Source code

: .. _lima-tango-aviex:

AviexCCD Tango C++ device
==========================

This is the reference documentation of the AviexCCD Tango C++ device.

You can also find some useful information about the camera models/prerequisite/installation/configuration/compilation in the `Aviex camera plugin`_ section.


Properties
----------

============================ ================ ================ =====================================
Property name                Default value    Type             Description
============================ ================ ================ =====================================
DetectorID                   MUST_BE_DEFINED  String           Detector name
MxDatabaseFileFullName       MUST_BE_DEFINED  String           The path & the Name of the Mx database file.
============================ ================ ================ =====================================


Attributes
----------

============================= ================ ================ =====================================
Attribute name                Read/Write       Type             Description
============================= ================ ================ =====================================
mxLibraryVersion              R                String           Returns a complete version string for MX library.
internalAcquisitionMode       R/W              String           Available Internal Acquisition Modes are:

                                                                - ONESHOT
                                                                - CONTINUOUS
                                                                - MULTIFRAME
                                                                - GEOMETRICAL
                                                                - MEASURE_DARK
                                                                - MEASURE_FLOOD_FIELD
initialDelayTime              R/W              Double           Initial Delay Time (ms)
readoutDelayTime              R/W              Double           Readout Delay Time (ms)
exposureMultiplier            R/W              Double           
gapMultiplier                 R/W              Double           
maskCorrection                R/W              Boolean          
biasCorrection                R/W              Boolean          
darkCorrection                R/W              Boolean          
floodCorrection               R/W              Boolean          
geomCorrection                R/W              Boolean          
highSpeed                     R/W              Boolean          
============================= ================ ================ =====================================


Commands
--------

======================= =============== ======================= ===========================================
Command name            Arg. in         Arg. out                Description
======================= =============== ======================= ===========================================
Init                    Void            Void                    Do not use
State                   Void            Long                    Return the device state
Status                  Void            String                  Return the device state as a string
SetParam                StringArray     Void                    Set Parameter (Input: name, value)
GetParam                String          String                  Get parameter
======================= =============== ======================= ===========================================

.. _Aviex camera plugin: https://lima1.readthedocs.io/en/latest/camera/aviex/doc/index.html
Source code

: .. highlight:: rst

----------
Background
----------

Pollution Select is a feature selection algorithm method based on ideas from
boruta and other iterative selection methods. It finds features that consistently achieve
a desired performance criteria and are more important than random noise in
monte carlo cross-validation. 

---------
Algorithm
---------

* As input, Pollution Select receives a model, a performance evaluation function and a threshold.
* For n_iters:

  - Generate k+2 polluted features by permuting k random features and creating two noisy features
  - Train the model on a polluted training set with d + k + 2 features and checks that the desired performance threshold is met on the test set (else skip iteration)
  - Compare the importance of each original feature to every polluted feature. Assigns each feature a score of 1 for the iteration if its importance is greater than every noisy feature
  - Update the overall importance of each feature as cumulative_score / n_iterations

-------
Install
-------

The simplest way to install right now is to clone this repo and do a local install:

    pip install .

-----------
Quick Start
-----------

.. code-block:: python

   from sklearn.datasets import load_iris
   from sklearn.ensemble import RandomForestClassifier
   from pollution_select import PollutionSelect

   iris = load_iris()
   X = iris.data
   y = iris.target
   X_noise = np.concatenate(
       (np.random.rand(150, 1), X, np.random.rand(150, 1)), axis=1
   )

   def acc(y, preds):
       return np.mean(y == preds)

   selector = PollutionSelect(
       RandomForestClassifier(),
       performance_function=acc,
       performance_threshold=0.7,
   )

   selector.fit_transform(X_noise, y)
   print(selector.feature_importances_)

══════════════════════════════

## DIRECTIONS FOR THIS TASK
Within the listing above, the range opens at the line with "monte carlo cross-validation." and closes at the line with "- Train the". Reproduce exactly the lines of that range, including both ends.

## SOLUTION TO THIS EXERCISE
monte carlo cross-validation. 

---------
Algorithm
---------

* As input, Pollution Select receives a model, a performance evaluation function and a threshold.
* For n_iters:

  - Generate k+2 polluted features by permuting k random features and creating two noisy features
  - Train the model on a polluted training set with d + k + 2 features and checks that the desired performance threshold is met on the test set (else skip iteration)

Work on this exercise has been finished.